Don Bernardo felt he had sufficient forces and ordered the construction of a series of trenches to gradually approach the fort, while the 2,000 English soldiers and their 500 Indian mercenaries were constantly harassing the besiegers, in fearsome skirmishes in which Gálvez was even wounded. It was clear how much the Indians benefited the British, so Campbell refused to stop using them.
Another view of the capture of Fort George
To make matters worse, the weather did not help, waterlogging the trenches and making the living conditions of the Spanish soldiers difficult, and after days of anguish, they saw a squadron approaching. Fortune smiled on them, they were the reinforcements promised by Saavedra, some 20 ships and 3234 men, commanded by the squadron commander Don José Solano Bote and distributed as follows:
- 11 ships of the line: San Luis (80), Solano’s flagship, San Nicolás (80), San Francisco de Asís (74), Arrogante (74), Guerrero (74), San Gabriel (74), Magnánimo (74), Gallardo (74), San Francisco de Paula (74), Dragón (60) and Astuto (58).
- 1 frigate: Nuestra Señora de la O (36) commanded by Gabriel de Aristizábal.
- 4 French ships-of-the-line: Palmier (74), Destín (74), L’Intrepide (74) and Le Triton (64).
- 2 French frigates: L’Andromaque, Licorne.
- 1 French brig: Levrette.
- 1 cutter: Le Serpent.
- 1600 soldiers under the command of Field Marshal Juan Manuel de Cagigal.
- 909 sailors.
- 725 French: Regiments of Orleans, Poitou, Agenois, Gatinois, Cambreis, Du Cap, Army artillery and Navy artillery.
With them, the forces under Gálvez’s command totalled 8156 men from the most diverse origins and he had almost completed the placement of the siege artillery under the protection of the trenches located in front of the Fort de la Medialuna.
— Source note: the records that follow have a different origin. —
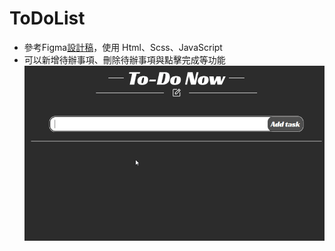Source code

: # ToDoList

- 參考Figma[設計稿](https://www.figma.com/community/file/1234925437659671587)，使用 Html、Scss、JavaScript
- 可以新增待辦事項、刪除待辦事項與點擊完成等功能
![](https://github.com/jim255060/ToDoList-JS/blob/main/todolist.gif)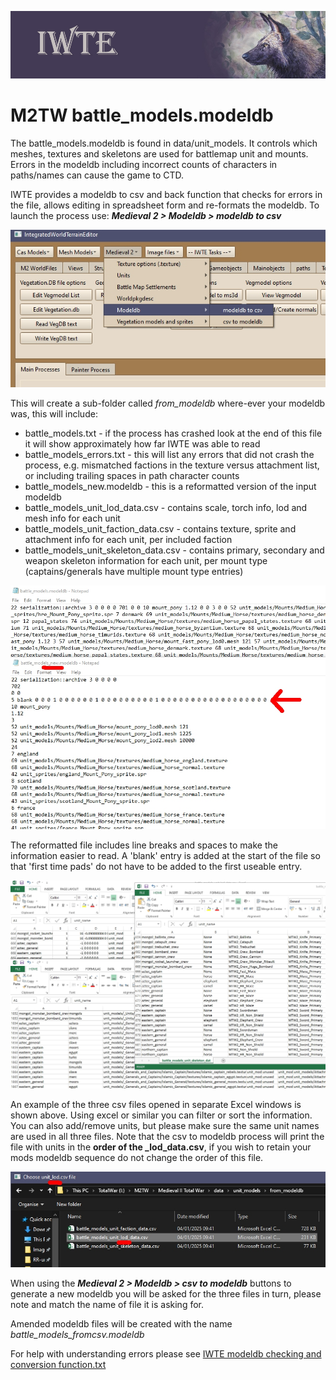 ![IWTE banner](../IWTEgithub_images/IWTEbanner.jpg)
# M2TW battle_models.modeldb

The battle_models.modeldb is found in data/unit_models.  It controls which meshes, textures and skeletons are used for battlemap unit and mounts. Errors in the modeldb including incorrect counts of characters in paths/names can cause the game to CTD.

IWTE provides a modeldb to csv and back function that checks for errors in the file, allows editing in spreadsheet form and re-formats the modeldb.  To launch the process use:
***Medieval 2 > Modeldb > modeldb to csv***

![image](../IWTEgithub_images/M2-modeldb-to-csv.jpg)

This will create a sub-folder called *from_modeldb* where-ever your modeldb was, this will include:
* battle_models.txt - if the process has crashed look at the end of this file it will show approximately how far IWTE was able to read
* battle_models_errors.txt - this will list any errors that did not crash the process, e.g. mismatched factions in the texture versus attachment list, or including trailing spaces in path character counts
* battle_models_new.modeldb - this is a reformatted version of the input modeldb
* battle_models_unit_lod_data.csv - contains scale, torch info, lod and mesh info for each unit
* battle_models_unit_faction_data.csv - contains texture, sprite and attachment info for each unit, per included faction
* battle_models_unit_skeleton_data.csv - contains primary, secondary and weapon skeleton information for each unit, per mount type (captains/generals have multiple mount type entries)

![image](../IWTEgithub_images/M2-modeldb-format.jpg)

The reformatted file includes line breaks and spaces to make the information easier to read. A 'blank' entry is added at the start of the file so that 'first time pads' do not have to be added to the first useable entry.

![image](../IWTEgithub_images/M2-modeldb-3files.jpg)

An example of the three csv files opened in separate Excel windows is shown above.  Using excel or similar you can filter or sort the information.  You can also add/remove units, but please make sure the same unit names are used in all three files.  Note that the csv to modeldb process will print the file with units in the **order of the _lod_data.csv**, if you wish to retain your mods modeldb sequence do not change the order of this file.

![image](../IWTEgithub_images/M2-modeldb-return.jpg)

When using the ***Medieval 2 > Modeldb > csv to modeldb*** buttons to generate a new modeldb you will be asked for the three files in turn, please note and match the name of file it is asking for.

Amended modeldb files will be created with the name *battle_models_fromcsv.modeldb*

For help with understanding errors please see [IWTE modeldb checking and conversion function.txt](https://github.com/makanyane/IWTE/blob/main/documentation/misc_files/IWTE%20modeldb%20checking%20and%20conversion%20function.txt)
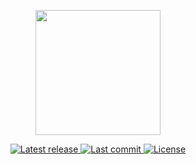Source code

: <p align="center">
  <img width=200 src="https://user-images.githubusercontent.com/28633659/138386006-1c0ba3d1-a6c1-4571-b111-92f2c90b8bb3.png">
</p>
<div align="center"><p>
    <a href="https://github.com/heitor57/irec/releases/latest">
      <img alt="Latest release" src="https://img.shields.io/github/v/release/heitor57/irec" />
    </a>
    <a href="https://github.com/heitor57/irec/pulse">
      <img alt="Last commit" src="https://img.shields.io/github/last-commit/heitor57/irec"/>
    </a>
    <a href="https://github.com/heitor57/irec/blob/main/LICENSE">
      <img src="https://img.shields.io/github/license/heitor57/irec?style=flat-square&logo=MIT&label=License" alt="License"
    />
    </a>
</p>

</div>
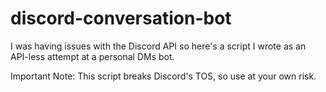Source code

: # discord-conversation-bot
I was having issues with the Discord API so here's a script I wrote as an API-less attempt at a personal DMs bot.

Important Note: This script breaks Discord's TOS, so use at your own risk.
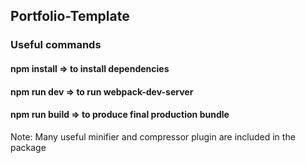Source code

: ## Portfolio-Template
### Useful commands
#### npm install => to install dependencies
#### npm run dev => to run webpack-dev-server
#### npm run build => to produce final production bundle

Note: Many useful minifier and compressor plugin are included in the package
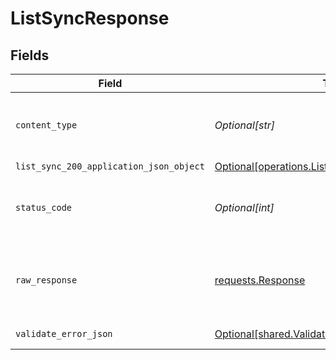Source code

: # ListSyncResponse


## Fields

| Field                                                                                                        | Type                                                                                                         | Required                                                                                                     | Description                                                                                                  |
| ------------------------------------------------------------------------------------------------------------ | ------------------------------------------------------------------------------------------------------------ | ------------------------------------------------------------------------------------------------------------ | ------------------------------------------------------------------------------------------------------------ |
| `content_type`                                                                                               | *Optional[str]*                                                                                              | :heavy_check_mark:                                                                                           | HTTP response content type for this operation                                                                |
| `list_sync_200_application_json_object`                                                                      | [Optional[operations.ListSync200ApplicationJSON]](undefined/models/operations/listsync200applicationjson.md) | :heavy_minus_sign:                                                                                           | Ok                                                                                                           |
| `status_code`                                                                                                | *Optional[int]*                                                                                              | :heavy_check_mark:                                                                                           | HTTP response status code for this operation                                                                 |
| `raw_response`                                                                                               | [requests.Response](https://requests.readthedocs.io/en/latest/api/#requests.Response)                        | :heavy_minus_sign:                                                                                           | Raw HTTP response; suitable for custom response parsing                                                      |
| `validate_error_json`                                                                                        | [Optional[shared.ValidateErrorJSON]](undefined/models/shared/validateerrorjson.md)                           | :heavy_minus_sign:                                                                                           | Validation Failed                                                                                            |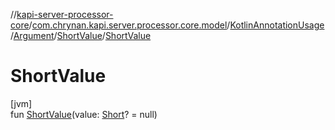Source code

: //[kapi-server-processor-core](../../../../../index.md)/[com.chrynan.kapi.server.processor.core.model](../../../index.md)/[KotlinAnnotationUsage](../../index.md)/[Argument](../index.md)/[ShortValue](index.md)/[ShortValue](-short-value.md)

# ShortValue

[jvm]\
fun [ShortValue](-short-value.md)(value: [Short](https://kotlinlang.org/api/latest/jvm/stdlib/kotlin/-short/index.html)? = null)
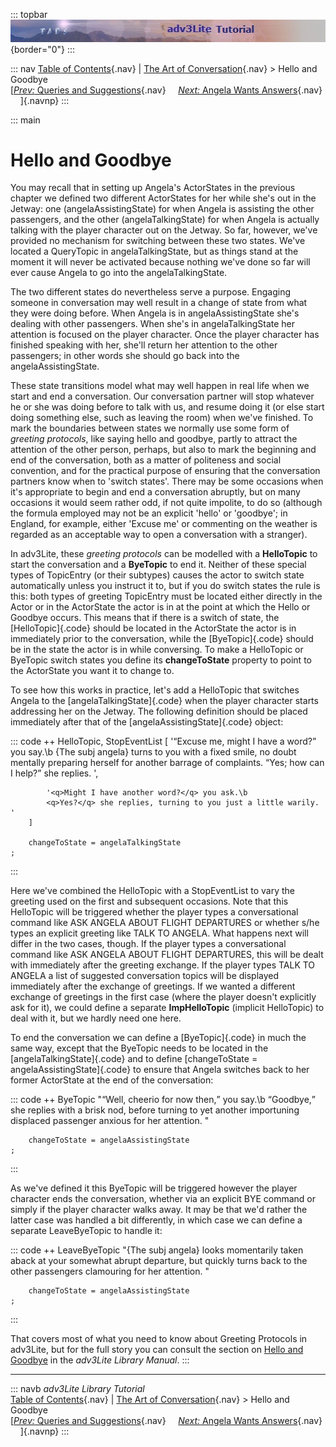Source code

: ::: topbar
![](topbar.jpg){border="0"}
:::

::: nav
[Table of Contents](toc.htm){.nav} \| [The Art of
Conversation](conversation.htm){.nav} \> Hello and Goodbye\
[[*Prev:* Queries and Suggestions](query.htm){.nav}     [*Next:* Angela
Wants Answers](convnode.htm){.nav}     ]{.navnp}
:::

::: main
# Hello and Goodbye

You may recall that in setting up Angela\'s ActorStates in the previous
chapter we defined two different ActorStates for her while she\'s out in
the Jetway: one (angelaAssistingState) for when Angela is assisting the
other passengers, and the other (angelaTalkingState) for when Angela is
actually talking with the player character out on the Jetway. So far,
however, we\'ve provided no mechanism for switching between these two
states. We\'ve located a QueryTopic in angelaTalkingState, but as things
stand at the moment it will never be activated because nothing we\'ve
done so far will ever cause Angela to go into the angelaTalkingState.

The two different states do nevertheless serve a purpose. Engaging
someone in conversation may well result in a change of state from what
they were doing before. When Angela is in angelaAssistingState she\'s
dealing with other passengers. When she\'s in angelaTalkingState her
attention is focused on the player character. Once the player character
has finished speaking with her, she\'ll return her attention to the
other passengers; in other words she should go back into the
angelaAssistingState.

These state transitions model what may well happen in real life when we
start and end a conversation. Our conversation partner will stop
whatever he or she was doing before to talk with us, and resume doing it
(or else start doing something else, such as leaving the room) when
we\'ve finished. To mark the boundaries between states we normally use
some form of *greeting protocols*, like saying hello and goodbye, partly
to attract the attention of the other person, perhaps, but also to mark
the beginning and end of the conversation, both as a matter of
politeness and social convention, and for the practical purpose of
ensuring that the conversation partners know when to \'switch states\'.
There may be some occasions when it\'s appropriate to begin and end a
conversation abruptly, but on many occasions it would seem rather odd,
if not quite impolite, to do so (although the formula employed may not
be an explicit \'hello\' or \'goodbye\'; in England, for example, either
\'Excuse me\' or commenting on the weather is regarded as an acceptable
way to open a conversation with a stranger).

In adv3Lite, these *greeting protocols* can be modelled with a
**HelloTopic** to start the conversation and a **ByeTopic** to end it.
Neither of these special types of TopicEntry (or their subtypes) causes
the actor to switch state automatically unless you instruct it to, but
if you do switch states the rule is this: both types of greeting
TopicEntry must be located either directly in the Actor or in the
ActorState the actor is in at the point at which the Hello or Goodbye
occurs. This means that if there is a switch of state, the
[HelloTopic]{.code} should be located in the ActorState the actor is in
immediately prior to the conversation, while the [ByeTopic]{.code}
should be in the state the actor is in while conversing. To make a
HelloTopic or ByeTopic switch states you define its **changeToState**
property to point to the ActorState you want it to change to.

To see how this works in practice, let\'s add a HelloTopic that switches
Angela to the [angelaTalkingState]{.code} when the player character
starts addressing her on the Jetway. The following definition should be
placed immediately after that of the [angelaAssistingState]{.code}
object:

::: code
    ++ HelloTopic, StopEventList
        [
            '<q>Excuse me, might I have a word?</q> you say.\b
            {The subj angela} turns to you with a fixed smile, no doubt mentally
            preparing herself for another barrage of complaints. <q>Yes; how can I
            help?</q> she replies. ',
            
            '<q>Might I have another word?</q> you ask.\b
            <q>Yes?</q> she replies, turning to you just a little warily. '
        ]
        
        changeToState = angelaTalkingState
    ;
:::

Here we\'ve combined the HelloTopic with a StopEventList to vary the
greeting used on the first and subsequent occasions. Note that this
HelloTopic will be triggered whether the player types a conversational
command like ASK ANGELA ABOUT FLIGHT DEPARTURES or whether s/he types an
explicit greeting like TALK TO ANGELA. What happens next will differ in
the two cases, though. If the player types a conversational command like
ASK ANGELA ABOUT FLIGHT DEPARTURES, this will be dealt with immediately
after the greeting exchange. If the player types TALK TO ANGELA a list
of suggested conversation topics will be displayed immediately after the
exchange of greetings. If we wanted a different exchange of greetings in
the first case (where the player doesn\'t explicitly ask for it), we
could define a separate **ImpHelloTopic** (implicit HelloTopic) to deal
with it, but we hardly need one here.

To end the conversation we can define a [ByeTopic]{.code} in much the
same way, except that the ByeTopic needs to be located in the
[angelaTalkingState]{.code} and to define [changeToState =
angelaAssistingState]{.code} to ensure that Angela switches back to her
former ActorState at the end of the conversation:

::: code
    ++ ByeTopic
        "<q>Well, cheerio for now then,</q> you say.\b
        <q>Goodbye,</q> she replies with a brisk nod, before turning to yet another
        importuning displaced passenger anxious for her attention. "
        
        changeToState = angelaAssistingState
    ;
:::

As we\'ve defined it this ByeTopic will be triggered however the player
character ends the conversation, whether via an explicit BYE command or
simply if the player character walks away. It may be that we\'d rather
the latter case was handled a bit differently, in which case we can
define a separate LeaveByeTopic to handle it:

::: code
    ++ LeaveByeTopic
        "{The subj angela} looks momentarily taken aback at your somewhat abrupt
        departure, but quickly turns back to the other passengers clamouring for
        her attention. "
        
        changeToState = angelaAssistingState
    ;
:::

That covers most of what you need to know about Greeting Protocols in
adv3Lite, but for the full story you can consult the section on [Hello
and Goodbye](../manual/hello.htm) in the *adv3Lite Library Manual*.
:::

------------------------------------------------------------------------

::: navb
*adv3Lite Library Tutorial*\
[Table of Contents](toc.htm){.nav} \| [The Art of
Conversation](conversation.htm){.nav} \> Hello and Goodbye\
[[*Prev:* Queries and Suggestions](query.htm){.nav}     [*Next:* Angela
Wants Answers](convnode.htm){.nav}     ]{.navnp}
:::
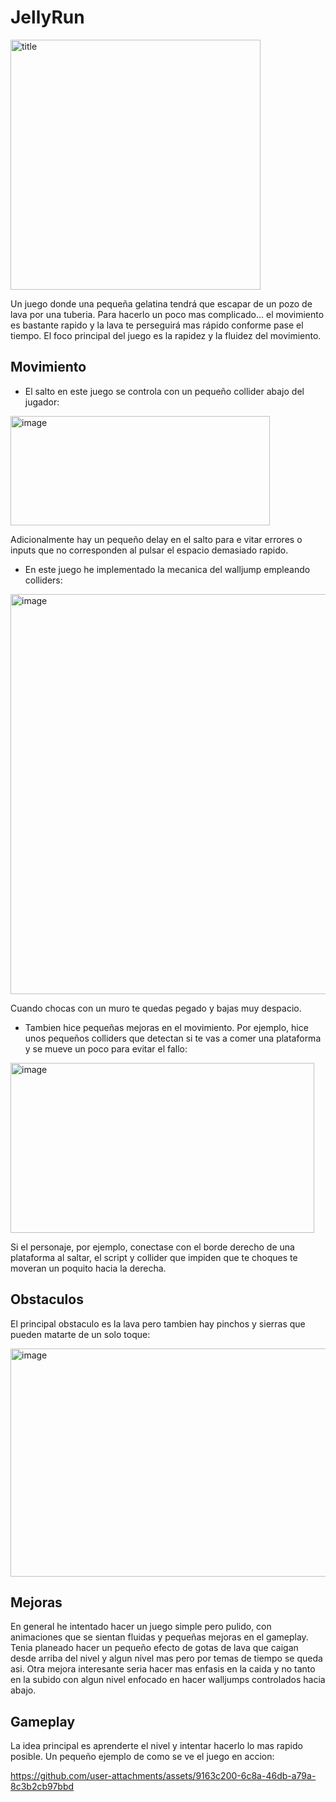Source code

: # JellyRun
<img width="400" height="400" alt="title" src="https://github.com/user-attachments/assets/55728c53-be37-4b01-b339-c3f23e987983" />

Un juego donde una pequeña gelatina tendrá que escapar de un pozo de lava por una tuberia. Para hacerlo un poco mas complicado... el movimiento es bastante rapido y la lava te perseguirá mas rápido conforme pase el tiempo.
El foco principal del juego es la rapidez y la fluidez del movimiento.

## Movimiento

- El salto en este juego se controla con un pequeño collider abajo del jugador:

<img width="415" height="175" alt="image" src="https://github.com/user-attachments/assets/e1130bb2-a31f-405b-b675-9f0ee7267062" />

Adicionalmente hay un pequeño delay en el salto para e vitar errores o inputs que no corresponden al pulsar el espacio demasiado rapido.

- En este juego he implementado la mecanica del walljump empleando colliders:

<img width="726" height="640" alt="image" src="https://github.com/user-attachments/assets/282c662b-d8a8-4e57-aba8-91e9fa9cded5" />

Cuando chocas con un muro te quedas pegado y bajas muy despacio.

- Tambien hice pequeñas mejoras en el movimiento. Por ejemplo, hice unos pequeños colliders que detectan si te vas a comer una plataforma y se mueve un poco para evitar el fallo:

<img width="486" height="272" alt="image" src="https://github.com/user-attachments/assets/2934db88-70e8-4742-9b3b-c9f381d4d6ab" />

Si el personaje, por ejemplo, conectase con el borde derecho de una plataforma al saltar, el script y collider que impiden que te choques te moveran un poquito hacia la derecha.

## Obstaculos

El principal obstaculo es la lava pero tambien hay pinchos y sierras que pueden matarte de un solo toque:

<img width="507" height="365" alt="image" src="https://github.com/user-attachments/assets/23978412-fe8d-47a1-8fce-dc1790e61692" />

## Mejoras

En general he intentado hacer un juego simple pero pulido, con animaciones que se sientan fluidas y pequeñas mejoras en el gameplay. Tenia planeado hacer un pequeño efecto de gotas de lava que caigan desde arriba del nivel y algun nivel mas pero por temas de tiempo se queda asi. Otra mejora interesante seria hacer mas enfasis en la caida y no tanto en la subido con algun nivel enfocado en hacer walljumps controlados hacia abajo.

## Gameplay

La idea principal es aprenderte el nivel y intentar hacerlo lo mas rapido posible. Un pequeño ejemplo de como se ve el juego en accion:

https://github.com/user-attachments/assets/9163c200-6c8a-46db-a79a-8c3b2cb97bbd


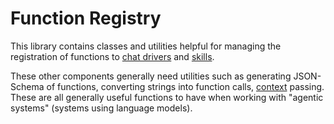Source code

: # Function Registry

This library contains classes and utilities helpful for managing the registration of functions to [chat drivers](../chat-driver/README.md) and [skills](../../skills/skill-library/README.md).

These other components generally need utilities such as generating JSON-Schema
of functions, converting strings into function calls,
[context](../context/README.md) passing. These are all generally useful
functions to have when working with "agentic systems" (systems using language
models).
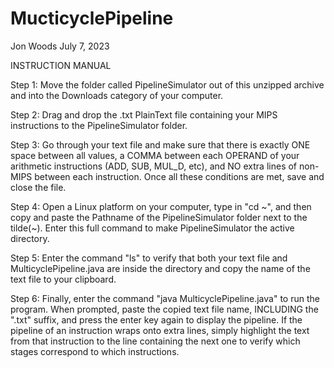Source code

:# MucticyclePipeline

Jon Woods
July 7, 2023

INSTRUCTION MANUAL

Step 1: Move the folder called PipelineSimulator out of this unzipped archive and into the Downloads category of your computer.

Step 2: Drag and drop the .txt PlainText file containing your MIPS instructions to the PipelineSimulator folder.

Step 3: Go through your text file and make sure that there is exactly ONE space between all values, a COMMA between each OPERAND of your arithmetic instructions (ADD, SUB, MUL_D, etc), and NO extra lines of non-MIPS between each instruction. Once all these conditions are met, save and close the file.

Step 4: Open a Linux platform on your computer, type in "cd ~", and then copy and paste the Pathname of the PipelineSimulator folder next to the tilde(~). Enter this full command to make PipelineSimulator the active directory.

Step 5: Enter the command "ls" to verify that both your text file and MulticyclePipeline.java are inside the directory and copy the name of the text file to your clipboard.

Step 6: Finally, enter the command "java MulticyclePipeline.java" to run the program. When prompted, paste the copied text file name, INCLUDING the ".txt" suffix, and press the enter key again to display the pipeline. If the pipeline of an instruction wraps onto extra lines, simply highlight the text from that instruction to the line containing the next one to verify which stages correspond to which instructions.
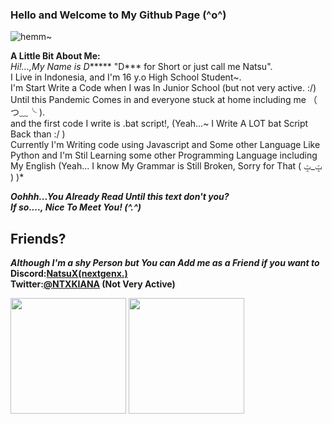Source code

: ### Hello and Welcome to My Github Page (^o^)

![hemm~](https://c.tenor.com/2w1o2IQ_-CEAAAAC/kanna-sad.gif)

**A Little Bit About Me:**<br>
*Hi!...,My Name is D****** "D*** for Short or just call me Natsu".<br>
I Live in Indonesia, and I'm 16 y.o High School Student~.<br>
I'm Start Write a Code when I was In Junior School (but not very active. :/) Until this Pandemic Comes in and everyone stuck at home including me （ つ﹏╰ ).<br>
and the first code I write is .bat script!, (Yeah...~ I Write A LOT bat Script Back than :/ )<br>
Currently I'm Writing code using Javascript and Some other Language Like Python and I'm Stil Learning some other Programming Language including My English (Yeah... I know My Grammar is Still Broken, Sorry for That ( ݓ_ݓ ) )*<br>

***Oohhh...You Already Read Until this text don't you?<br>
If so...., Nice To Meet You! (^.^)***

## Friends?
***Although I'm a shy Person but You can Add me as a Friend if you want to<br>***
**Discord:[NatsuX(nextgenx.)](https://discordid.netlify.app/?id=342969312144916481)<br>
Twitter:[@NTXKIANA](https://twitter.com/NTXKIANA) (Not Very Active)**
<div>
    <img height="185px" src="https://github-readme-stats.vercel.app/api?username=NatsuNTX&show_icons=true">
    <img height="185px" src="https://github-readme-stats.vercel.app/api/top-langs/?username=NatsuNTX&layout=compact&langs_count=10">
  </div>
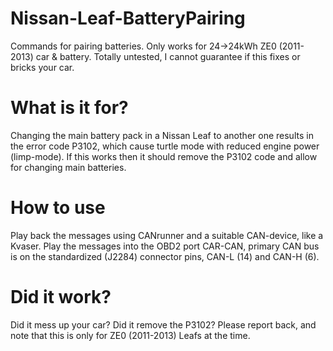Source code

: # Nissan-Leaf-BatteryPairing
Commands for pairing batteries. Only works for 24->24kWh ZE0 (2011-2013) car & battery. Totally untested, I cannot guarantee if this fixes or bricks your car.

# What is it for?
Changing the main battery pack in a Nissan Leaf to another one results in the error code P3102, which cause turtle mode with reduced engine power (limp-mode). If this works then it should remove the P3102 code and allow for changing main batteries. 

# How to use
Play back the messages using CANrunner and a suitable CAN-device, like a Kvaser. Play the messages into the OBD2 port CAR-CAN, primary CAN bus is on the standardized (J2284) connector pins, CAN-L (14) and CAN-H (6).

# Did it work?
Did it mess up your car? Did it remove the P3102? Please report back, and note that this is only for ZE0 (2011-2013) Leafs at the time.
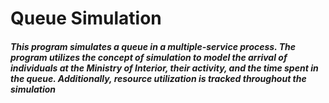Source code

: # Queue Simulation

##### This program simulates a queue in a multiple-service process. The program utilizes the concept of simulation to model the arrival of individuals at the Ministry of Interior, their activity, and the time spent in the queue. Additionally, resource utilization is tracked throughout the simulation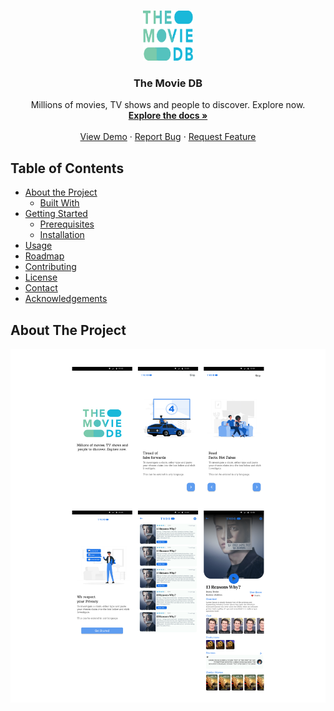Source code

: 
<!-- PROJECT LOGO -->
<br />
<p align="center">
  <a href="https://github.com/itsnitinsworld/MovieDB/">
    <img src="images/logo.png" alt="Logo" width="80" height="80">
  </a>

  <h3 align="center">The Movie DB</h3>

  <p align="center">
    Millions of movies, TV shows and people to discover. Explore now.
    <br />
    <a href="https://github.com/othneildrew/Best-README-Template"><strong>Explore the docs »</strong></a>
    <br />
    <br />
    <a href="https://www.figma.com/file/yphEUcheCderJplkWjIh6C/Movie-DB?node-id=7%3A223">View Demo</a>
    ·
    <a href="https://github.com/itsnitinsworld/MovieDB/issues">Report Bug</a>
    ·
    <a href="https://github.com/itsnitinsworld/MovieDB/issues">Request Feature</a>
  </p>

</p>



<!-- TABLE OF CONTENTS -->

## Table of Contents

* [About the Project](#about-the-project)
  * [Built With](#built-with)
* [Getting Started](#getting-started)
  * [Prerequisites](#prerequisites)
  * [Installation](#installation)
* [Usage](#usage)
* [Roadmap](#roadmap)
* [Contributing](#contributing)
* [License](#license)
* [Contact](#contact)
* [Acknowledgements](#acknowledgements)



<!-- ABOUT THE PROJECT -->
## About The Project

![Product Name Screen Shot](images/UI.png)
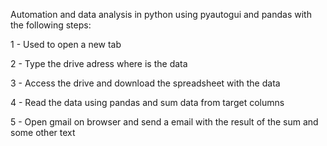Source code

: Automation and data analysis in python using pyautogui and pandas with the following steps:

1 - Used to open a new tab 

2 - Type the drive adress where is the data 

3 - Access the drive and download the spreadsheet with the data

4 - Read the data using pandas and sum data from target columns

5 - Open gmail on browser and send a email with the result of the sum and some other text
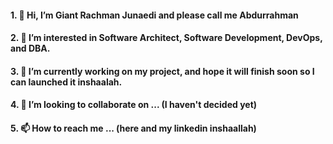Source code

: #### 1. 👋 Hi, I’m Giant Rachman Junaedi and please call me Abdurrahman
#### 2. 👀 I’m interested in Software Architect, Software Development, DevOps, and DBA.
#### 3. 🌱 I’m currently working on my project, and hope it will finish soon so I can launched it inshaalah.
#### 4. 💞️ I’m looking to collaborate on ... (I haven't decided yet)
#### 5. 📫 How to reach me ... (here and my linkedin inshaallah)
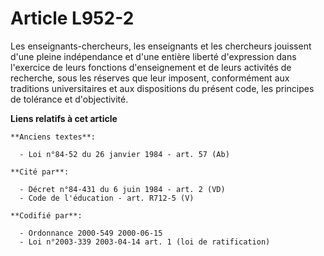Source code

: # Article L952-2

Les enseignants-chercheurs, les enseignants et les chercheurs jouissent d'une pleine indépendance et d'une entière liberté
d'expression dans l'exercice de leurs fonctions d'enseignement et de leurs activités de recherche, sous les réserves que leur
imposent, conformément aux traditions universitaires et aux dispositions du présent code, les principes de tolérance et
d'objectivité.

**Liens relatifs à cet article**

	**Anciens textes**:

	  - Loi n°84-52 du 26 janvier 1984 - art. 57 (Ab)

	**Cité par**:

	  - Décret n°84-431 du 6 juin 1984 - art. 2 (VD)
	  - Code de l'éducation - art. R712-5 (V)

	**Codifié par**:

	  - Ordonnance 2000-549 2000-06-15
	  - Loi n°2003-339 2003-04-14 art. 1 (loi de ratification)
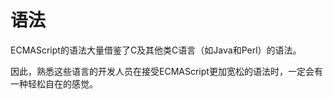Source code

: # 语法

ECMAScript的语法大量借鉴了C及其他类C语言（如Java和Perl）的语法。

因此，熟悉这些语言的开发人员在接受ECMAScript更加宽松的语法时，一定会有一种轻松自在的感觉。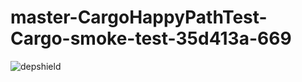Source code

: # master-CargoHappyPathTest-Cargo-smoke-test-35d413a-669

![depshield](https://ci.dev.depshield.sonatype.org/badges/depshield-ci/master-CargoHappyPathTest-Cargo-smoke-test-35d413a-669/depshield.svg)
The blow to the morale of the British must have been very hard, and even the Indians stopped attacking in anticipation of the British defeat.
In 8 May 1781, the Spanish artillery, with the distance estimate of an English deserter, opened fire for the first time, so accurately that a grenade hit the enemy powder magazine, causing a terrible explosion that killed 105 defenders and “transformed the redoubt into a heap of rubble”. After this horrifying event, the Spanish troops entered in four columns into the fortification full of corpses and the dying, which surrendered without resistance.